## TASK STATEMENT:
For each line of the listing that holds "size", show the full line.

## TASK MATERIAL:
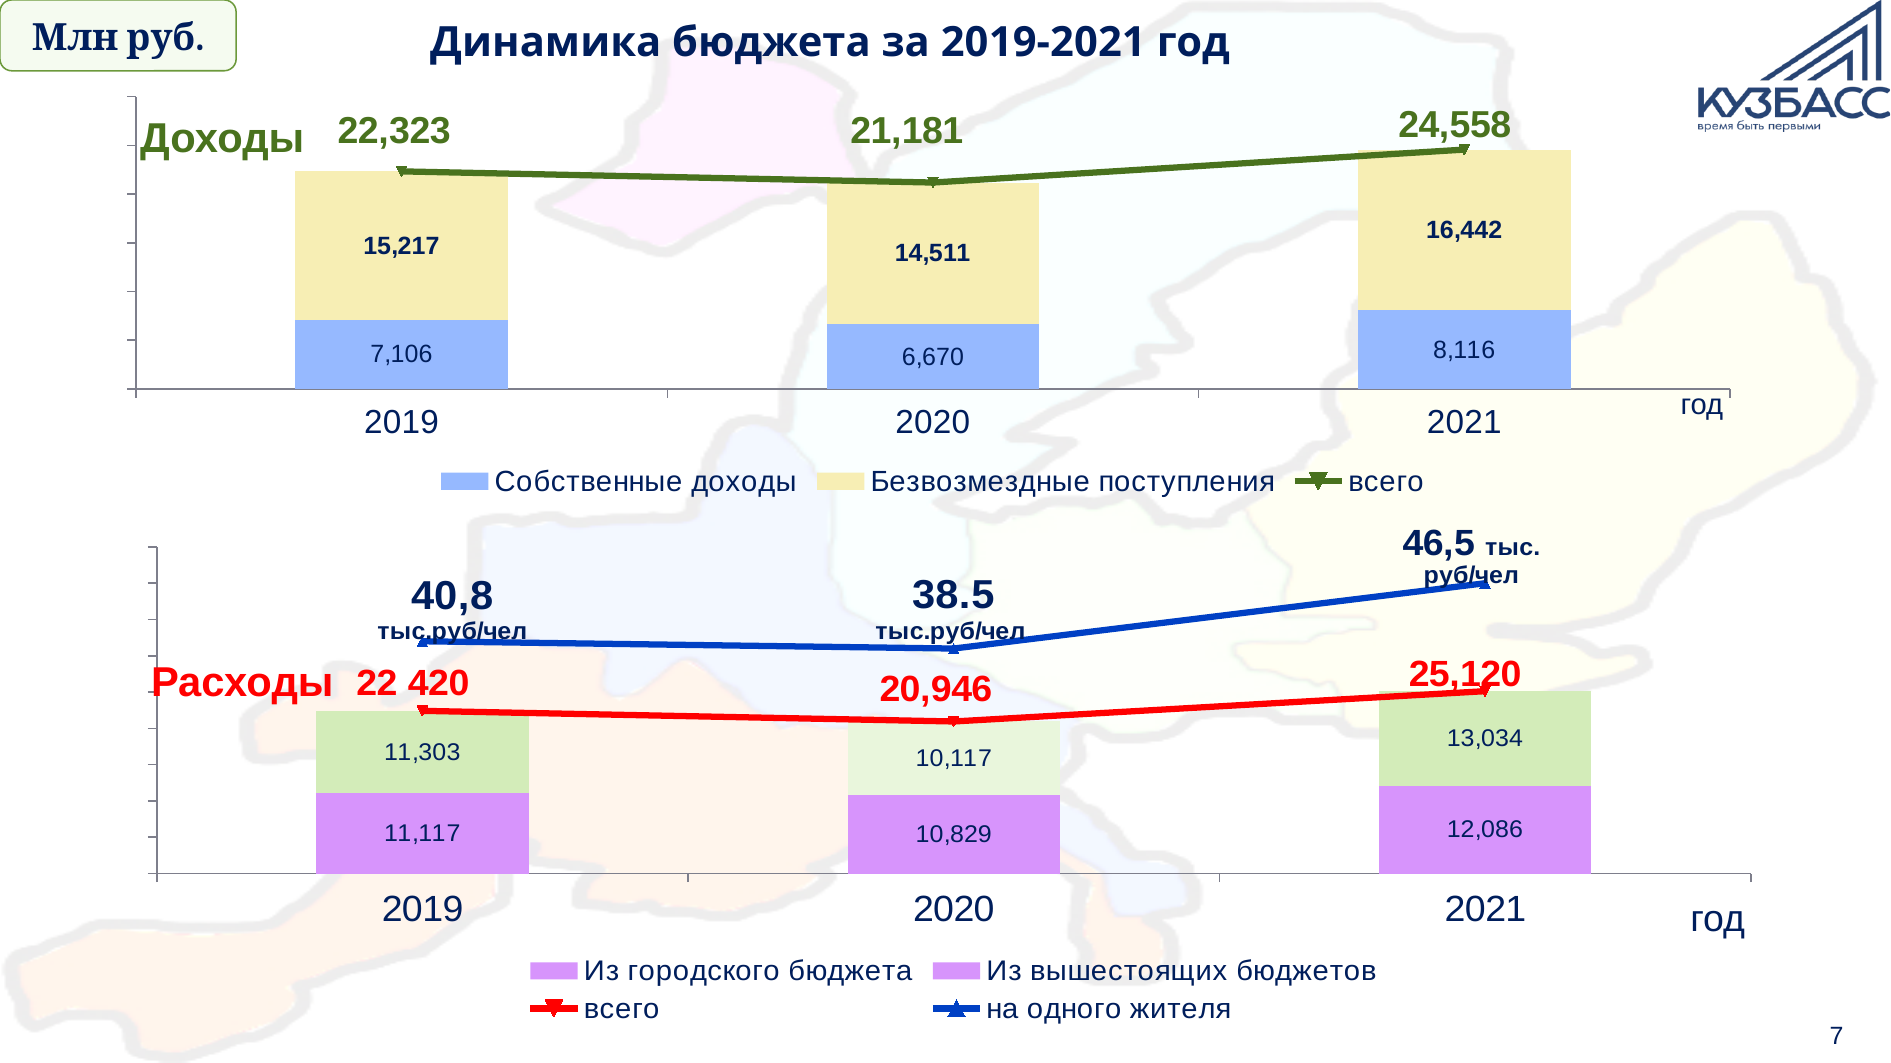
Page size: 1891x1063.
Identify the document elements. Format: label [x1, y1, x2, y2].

chart [123, 521, 1785, 1031]
picture [0, 0, 1891, 1063]
chart [102, 88, 1764, 504]
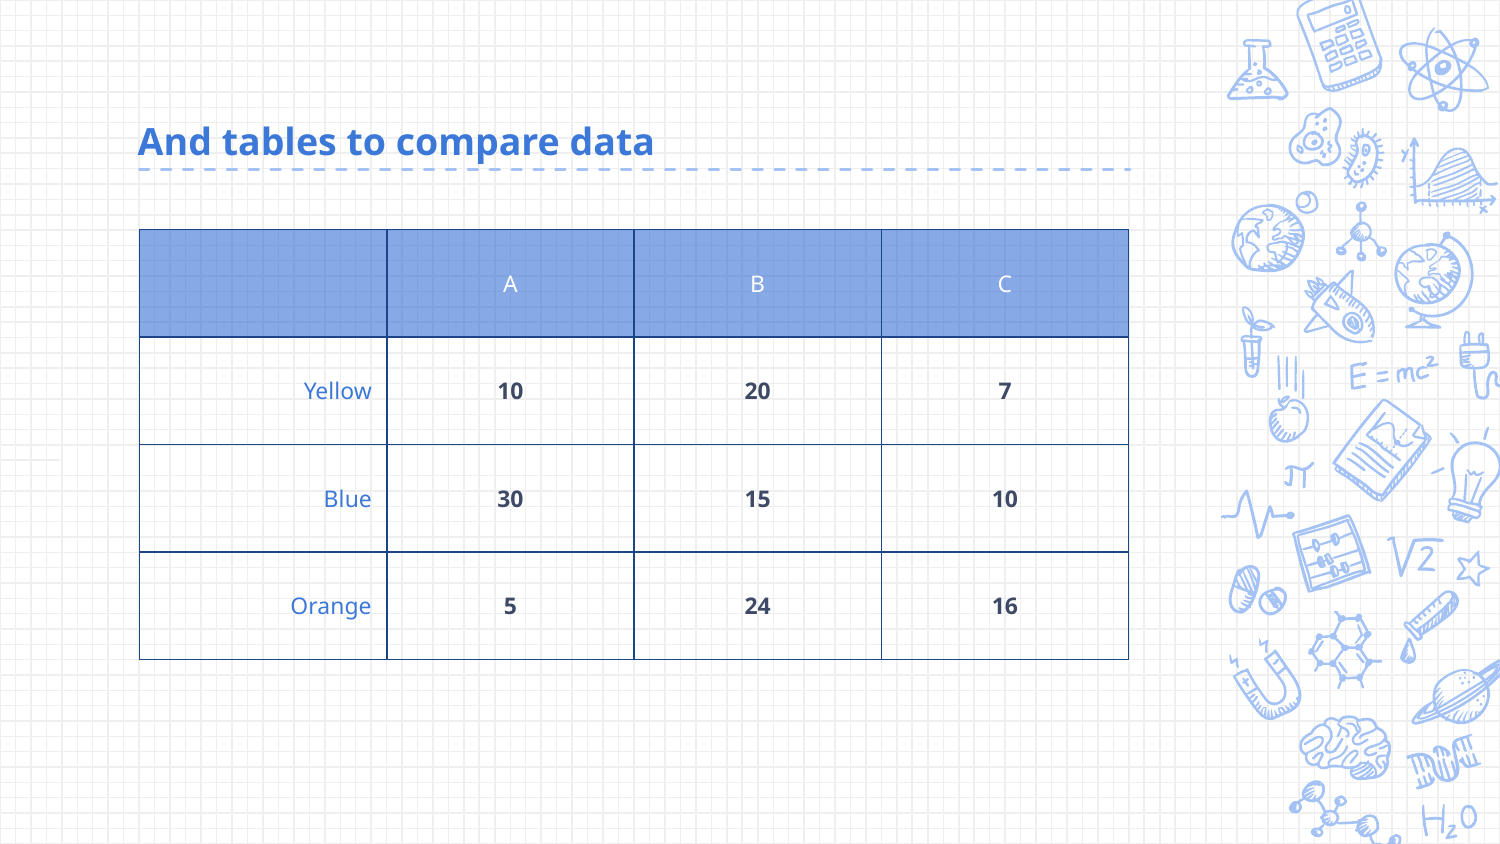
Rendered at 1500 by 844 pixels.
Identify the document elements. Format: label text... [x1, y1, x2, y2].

table_header C [882, 230, 1128, 336]
table_cell Blue [140, 445, 386, 551]
table_cell Yellow [140, 338, 386, 444]
table_header [140, 230, 386, 336]
table_cell 16 [882, 553, 1128, 659]
table_header B [635, 230, 881, 336]
table_cell 10 [882, 445, 1128, 551]
table_cell Orange [140, 553, 386, 659]
table_cell 7 [882, 338, 1128, 444]
table_cell 15 [635, 445, 881, 551]
table_cell 10 [388, 338, 633, 444]
table_cell 30 [388, 445, 633, 551]
table_cell 20 [635, 338, 881, 444]
table_cell 5 [388, 553, 633, 659]
table_cell 24 [635, 553, 881, 659]
table_header A [388, 230, 633, 336]
title And tables to compare data [122, 36, 1130, 178]
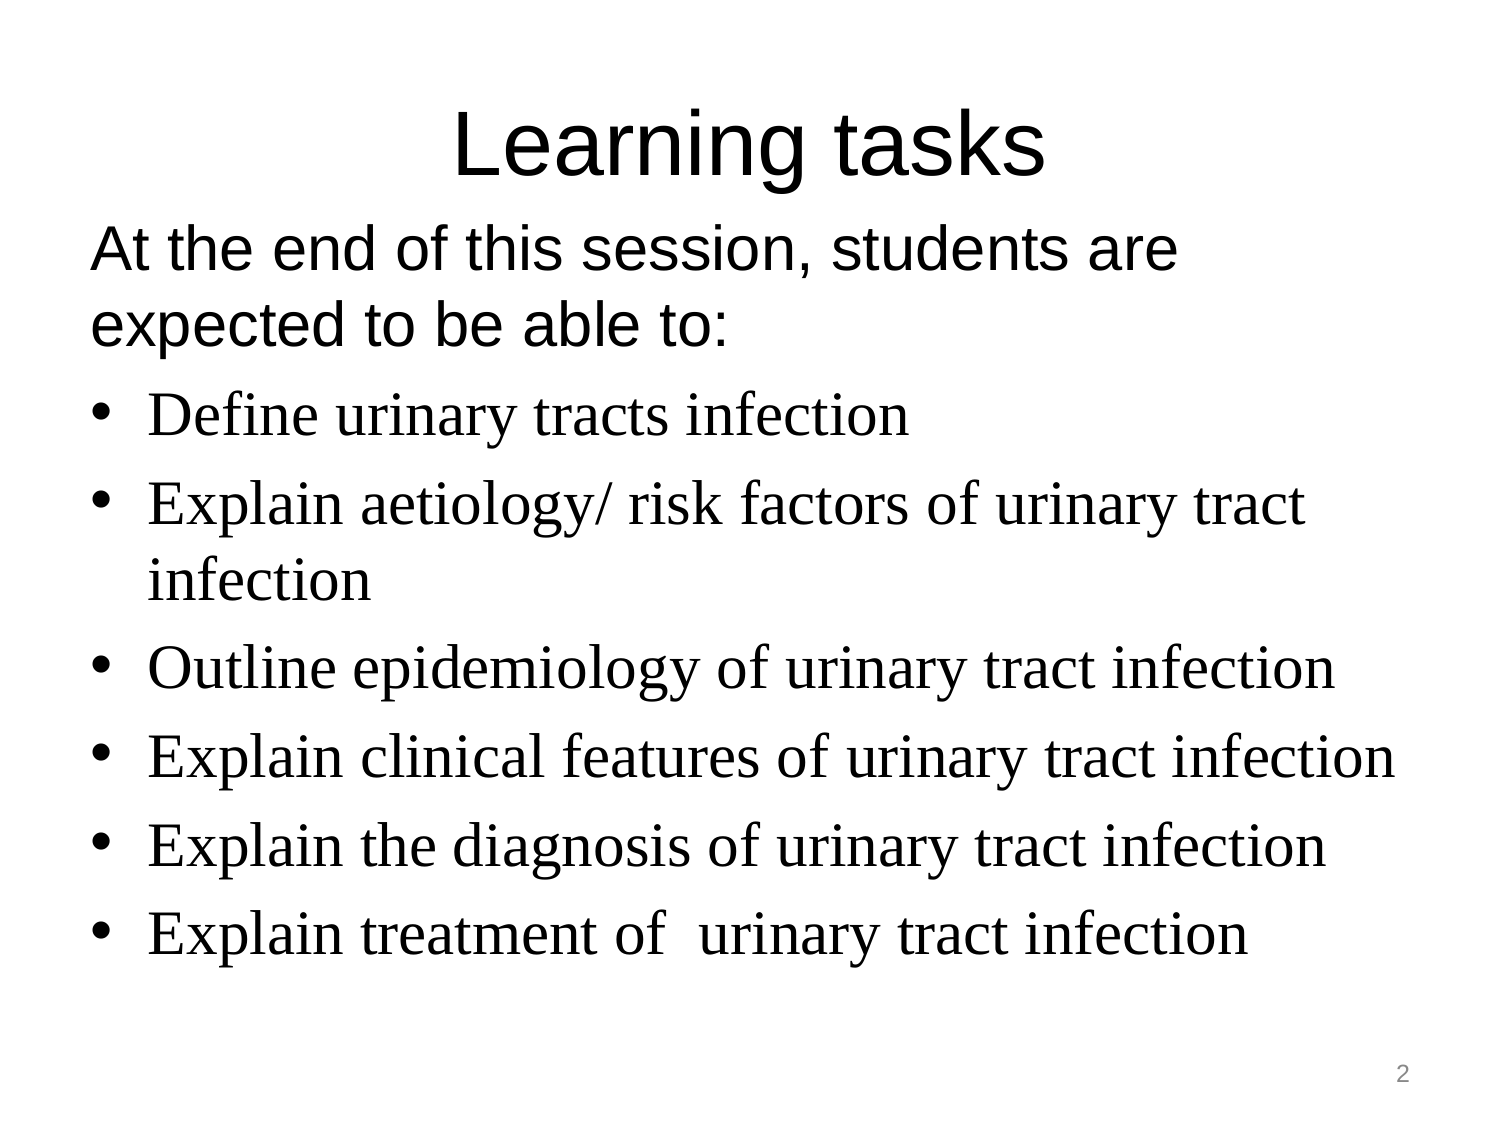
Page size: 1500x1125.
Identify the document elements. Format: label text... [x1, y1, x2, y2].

title Learning tasks [75, 45, 1425, 200]
slide_number 2 [1074, 1042, 1425, 1103]
list At the end of this session, students are expected to be able to: Define urinary tracts infection Explain aetiology/ risk factors of urinary tract infection Outline epidemiology of urinary tract infection Explain clinical features of urinary tract infection Explain the diagnosis of urinary tract infection Explain treatment of urinary tract infection [75, 200, 1425, 1005]
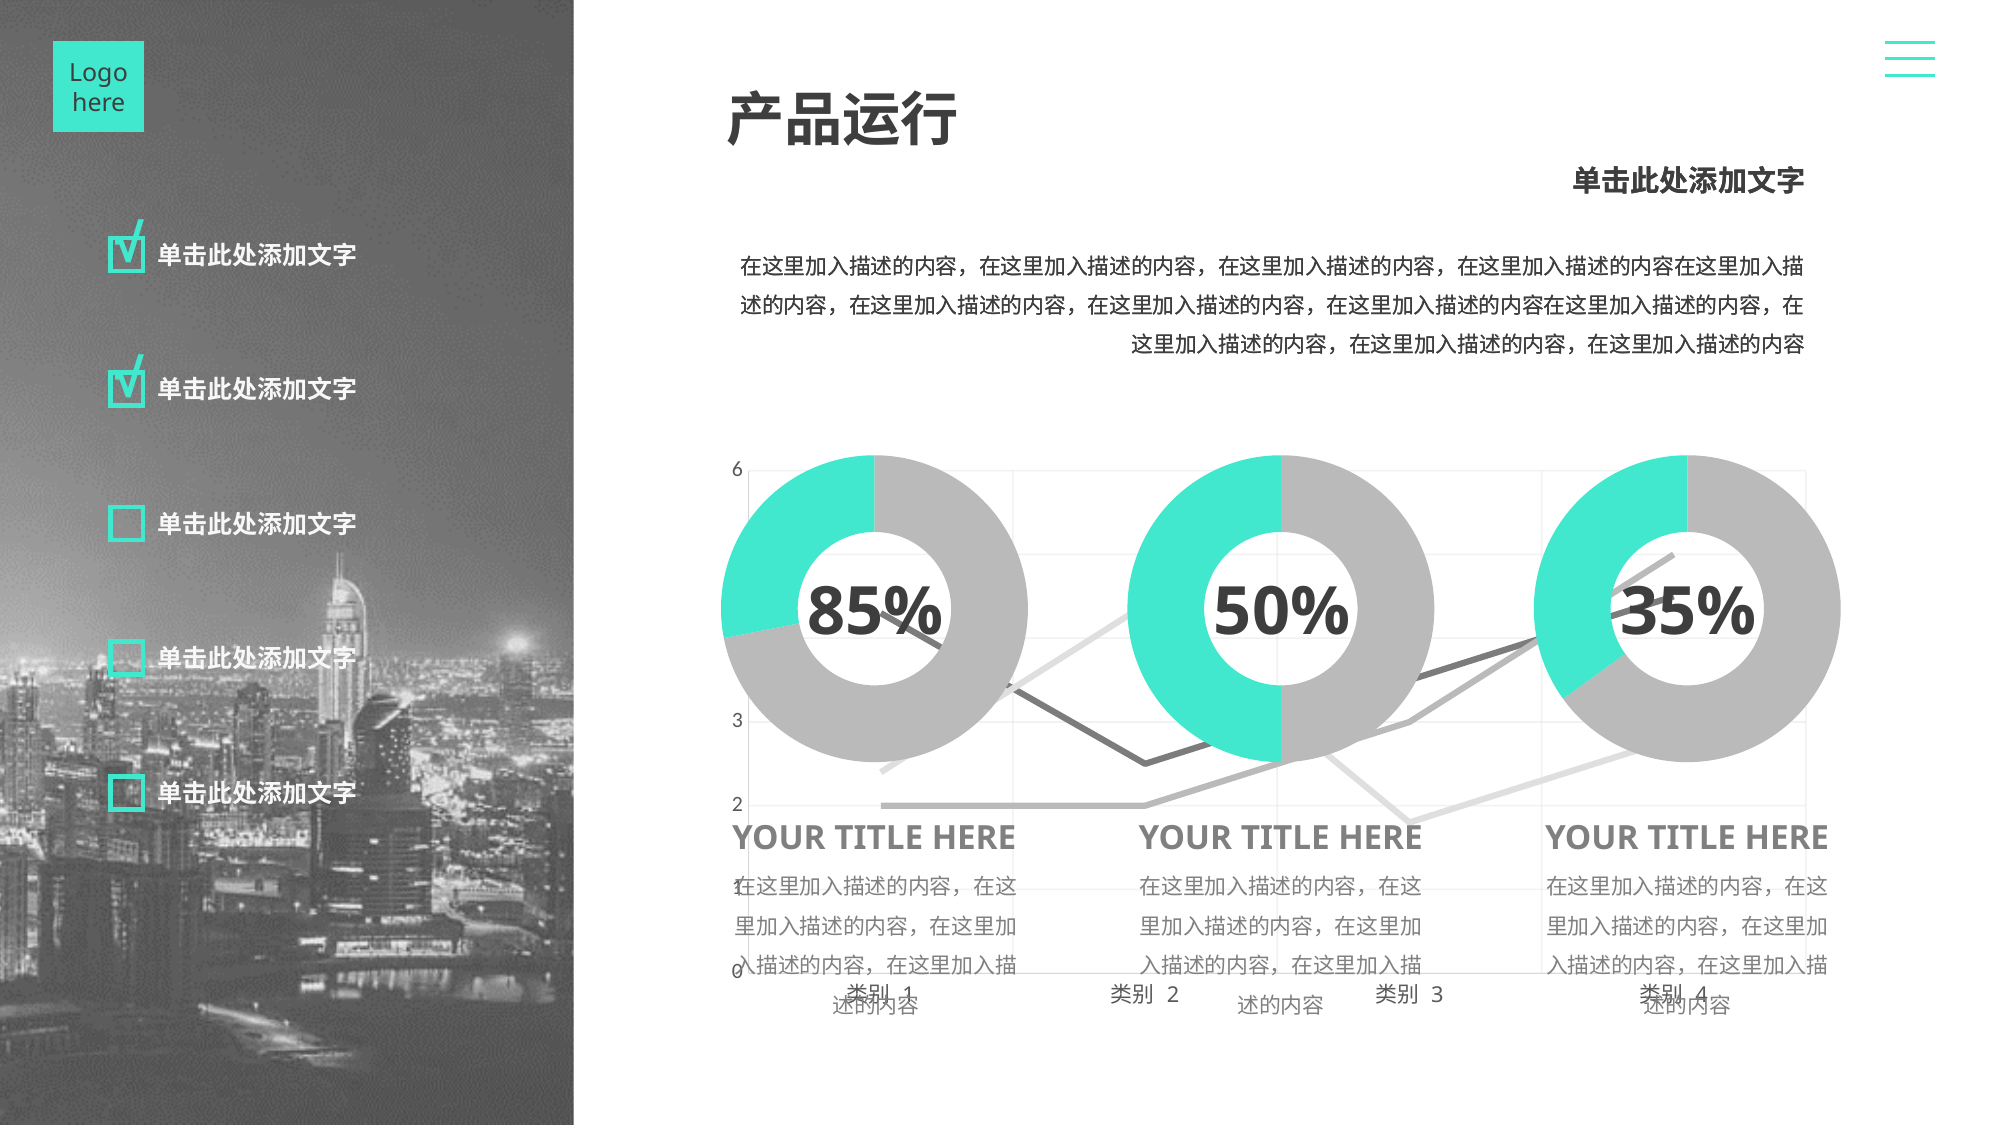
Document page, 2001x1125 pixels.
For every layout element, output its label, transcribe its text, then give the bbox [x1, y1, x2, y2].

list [0, 0, 574, 1125]
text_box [1095, 448, 1467, 769]
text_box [688, 448, 1061, 769]
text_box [710, 808, 1039, 1067]
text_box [110, 770, 515, 816]
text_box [110, 635, 515, 681]
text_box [716, 154, 1821, 367]
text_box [110, 366, 515, 412]
text_box 产品运行 [574, 132, 1167, 160]
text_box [110, 232, 515, 278]
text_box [1501, 448, 1874, 769]
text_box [110, 500, 515, 547]
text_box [54, 42, 1936, 132]
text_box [1522, 808, 1852, 1023]
chart [709, 447, 1829, 1021]
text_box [1116, 808, 1446, 1023]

## ANSWER TO THIS PROBLEM:
Page size: 1891x1063.
Page size: 1500x1125.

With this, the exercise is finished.